Should he go? They didn't want him here. He could survive in the woods, of course—what else had he been doing his whole life? But the Bellinghams were his only gateway out of that life, into... he didn't know what. He couldn't go to college like Jonathan, couldn't become anything important. But Dr. Bellingham had said there were plenty of jobs. Road repair, well digging, wind-turbine tending. And when he could, Zed would build himself a cabin of his own. Did you have to buy the land first? From whom?

He knew nothing, nothing. His parents had let him grow up knowing nothing.

Still, a job and a cabin were a plan, and a reason to stay on at the Bellinghams'. And all those reasons, he knew, were the purest bullshit.

He used the toilet (where did the shit go? The Larches had a privy) and washed himself with rusty water from what must be a seldom-used sink. All the while Zed practically groaned with desire. Images of Isobel filled his mind so completely that it took enormous concentration to pull his belongings from his soiled pillowcase and put them away in the chest, to check his rifle as he had done every night for five years, to lie under the musty quilt, his big body filling the narrow bed and making the old springs groan. Masturbation did not help. Exhausted, he nonetheless could not sleep.

But he must have, because the room was colder and the moon had moved, no longer shedding silver light through the window, when Zed woke to a hand on his shoulder.
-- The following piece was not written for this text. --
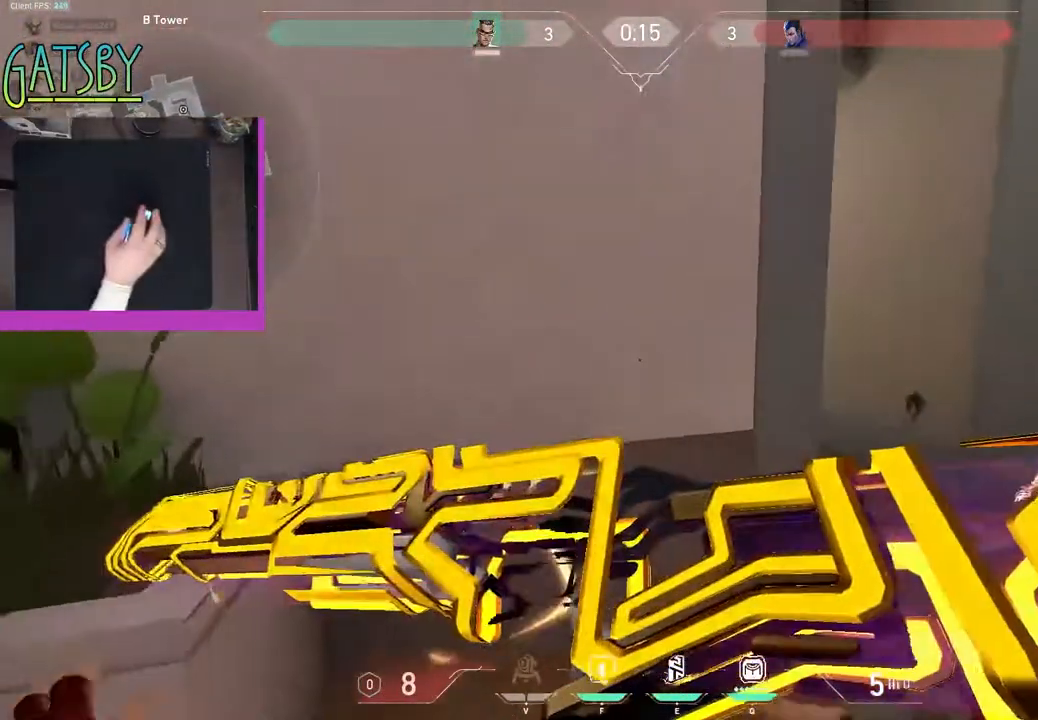
{"keys": ["a", "s", "shift"], "events": [[133, "w", "up"], [183, "a", "up"], [183, "d", "down"], [317, "s", "down"], [417, "d", "up"], [500, "a", "down"]]}
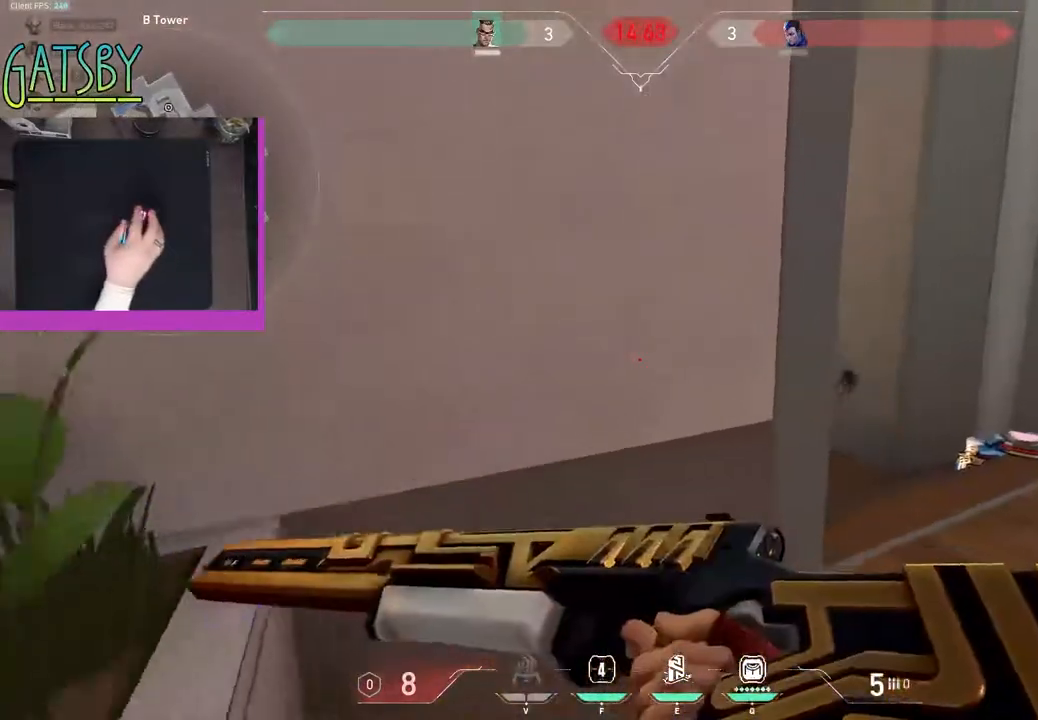
{"keys": ["d", "shift"], "events": [[250, "a", "up"], [383, "d", "down"], [433, "s", "up"]]}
His reflexes had been honed by nights in the woods. In a millisecond he was on his feet, rifle in hand, moving to keep the wall at his back. All reflexes failed him the moment he heard Isobel's voice, "Hey, don't shoot, Primitive Boy. That's not the kind of violence I want."

As his eyes adjusted, he made out her outline, and was she... naked? Was that possible?

It was. Zed's erection swelled at the same moment that she moved to press against him and her lips found his. After that, he lost all awareness, or maybe just all later memory of an awareness so heightened that he didn't know where she ended and he started. He came to himself on the bed, Isobel on top of him, her long hair dripping into his mouth, her voice in the darkness both scornful and amused.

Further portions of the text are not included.